A UTF-8 based text format that looks very similar to valid Rust code. This format adheres closely to Rust's lexical rules

no_std support

This crate supports no_std targets that support the alloc crate.

Data Types

ExampleStruct {
  integers: [42, 0xFF, 0o77, 0b101],
  floats: [42., 3.14, 1e10],
  bools: [true, false],
  chars: ['a', '\''],
  string: "Hello, World!",
  raw_string: r#"I said, "Hello, World!""#,
  bytes: [b'a', b'\''],
  byte_string: b"Hello, World!",
  raw_byte_string: br#"I said, "Hello, World!""#,
  named_map: StructLike {
    field: 42,
  },
  named_tuple: TupleLike(42),
  r#raw_identifiers: true,
  array: [1, 2, 3],
  tuple: (1, 2, 3),
  map: {
    "a": 1,
    "b": 2,
  },
}
  • Integers (42, 0xFF, 0o77, 0b101)

  • Floats (42., 3.14)

  • Bool (true, false)

  • Character ('a', '\'')

  • Byte (b'a', b'\'')

  • String ("hello, world")

  • Raw Strings (r#"They said, "Hello World!""#)
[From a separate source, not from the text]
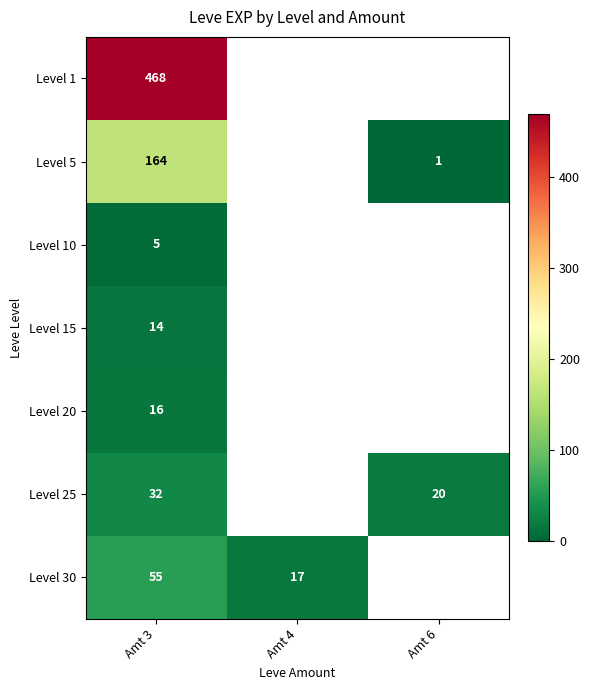

The Level 1 series shows 652.9 at Amt 3. True or false?

False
  • Byte Strings (b"hello, world")

  • Named

    • Ident or Raw Ident (r#foo)
    • Map or Tuple
  • Map

    • List of <Value>: <Value> pairs, delimited by comma
    • Trailing comma is optional
  • Tuple (empty tuple = Unit)

    • List of <Value>s, delimited by comma
    • Trailing comma is optional
  • Array

    • List of <Value>s, delimited by comma
    • Trailing comma is optional
  • Comments // and /* */

  • Potential Extensions via #[] syntax

    • Semi-strict comma-delimited list
    • #[foo(...), bar = ...,]
    • All braces/brackets/parens must be paired correctly?
  • rsn-fmt: A formatter project for rsn.
  • rsn.vim: A plugin for Vim/NeoVim.

Why not Ron?

Ron is a great format. There were a few design decisions that led to this very-similar-yet-not-the-same format being invented:

  • ron differentiates between Tuples and Lists, while rsn treats all sequences the same.
  • ron uses a different syntax for structures and maps. rsn uses the same syntax for both concepts.
  • ron has special support for Option<T>. rsn treats Option<T> like any other enum.
  • ron's parsing rules are close but not the same as Rust, while rsn attempts to match implementations:
    • Unicode white space and idents (added in ron-rs/ron#444)
    • Rust allows _ in float literals
    • Rust allows for raw line endings to be escaped in string literals.
    • Rust supports byte strings and byte literals, while Ron elected to use base64 encoded strings for byte values.

Differences between Rust syntax and Rsn

The syntax differs from valid Rust code for:

  • Map literals. Rust has no syntax for map literals.
  • Enum Variants being used without the type name -- Red vs Color::Red
    • This is technically valid Rust syntax if use Color::* is present.
  • Infinity and Not-A-Number floats are represented as +inf/-inf/+NaN/-NaN.
    • For compatibility with Rust syntax, support for f64::INFINITY is being considered.

The rules for parsing literals should match Rust's rules as closely as possible.